The three men suffered injuries to the armpit, arm and leg from the bull's horns. 

Isolated bulls are more likely to get disoriented and start charging at people.

That brought to eight the total number of daredevils who were gored by a bull during this year's fiesta.

'Saw blood'

At the end of the festival's first run, a bull ran over and sunk one of its horns deep in the neck of a 46-year-old lawyer from San Francisco, Jaime Alvarez, narrowly missing key arteries. 

He was injured as he was trying to take a video-selfie with his mobile phone.

"It was like a truck or car just hitting me in the side of the head.
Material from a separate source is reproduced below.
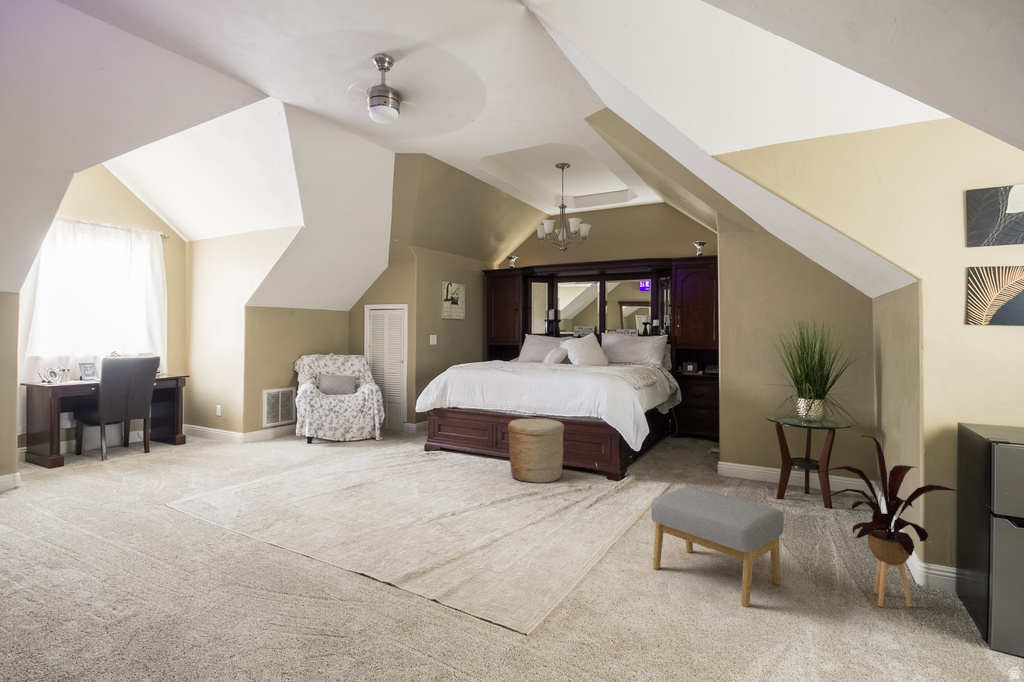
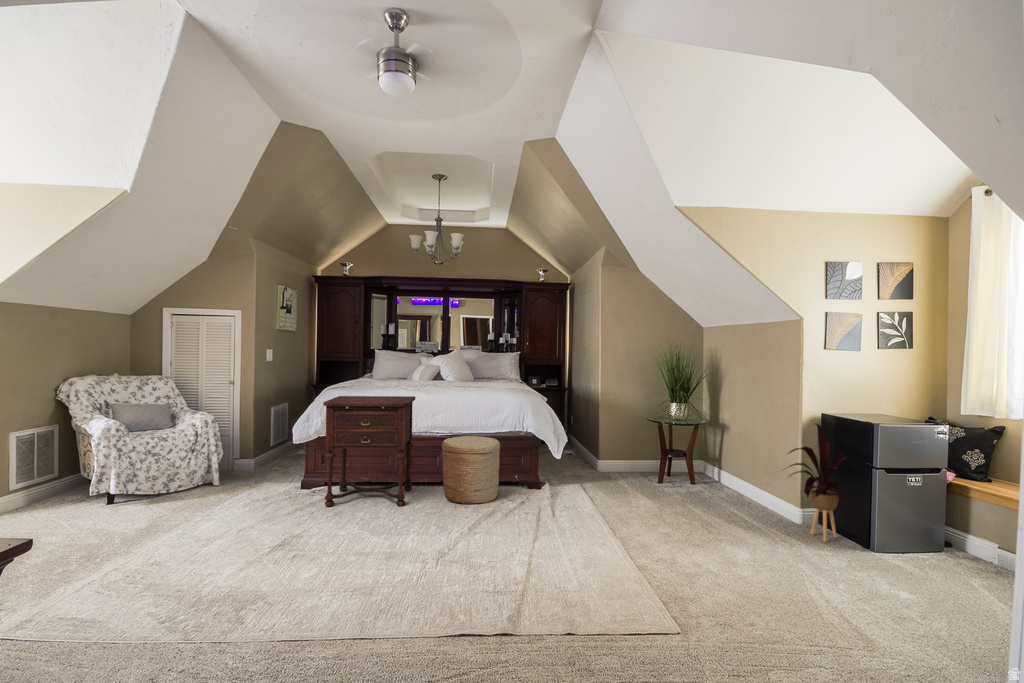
side table: none [418,376,503,474] -> present [323,396,415,507]
footstool: present [651,487,784,607] -> none [681,479,776,563]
I put my hand on my neck and I saw blood," he told US television from a Pamplona hospital.

He was released from hospital two days later.

Another 23-year-old American from Kentucky and a 40-year-old Spaniard were also gored that day.

In addition to the eight men who were gored, another 27 people were taken to hospital for broken bones and bruises suffered during the bull runs.

About 500 more people were treated at the scene for more minor injuries, according to the Red Cross.

Deaths

The festival, made famous worldwide by Ernest Hemingway's 1926 novel "The Sun Also Rises", claims scores of casualties every year although last year just two men were gored.

Sixteen people have been killed in the bull runs since records started in 1911.

The last death was in 2009 when a bull gored a 27-year-old Spaniard in the neck, heart and lungs.

The bulls face almost certain death in afternoon bullfights, and earlier this month animal rights activists staged a "die-in" demonstration in the streets of the city to protest the tradition.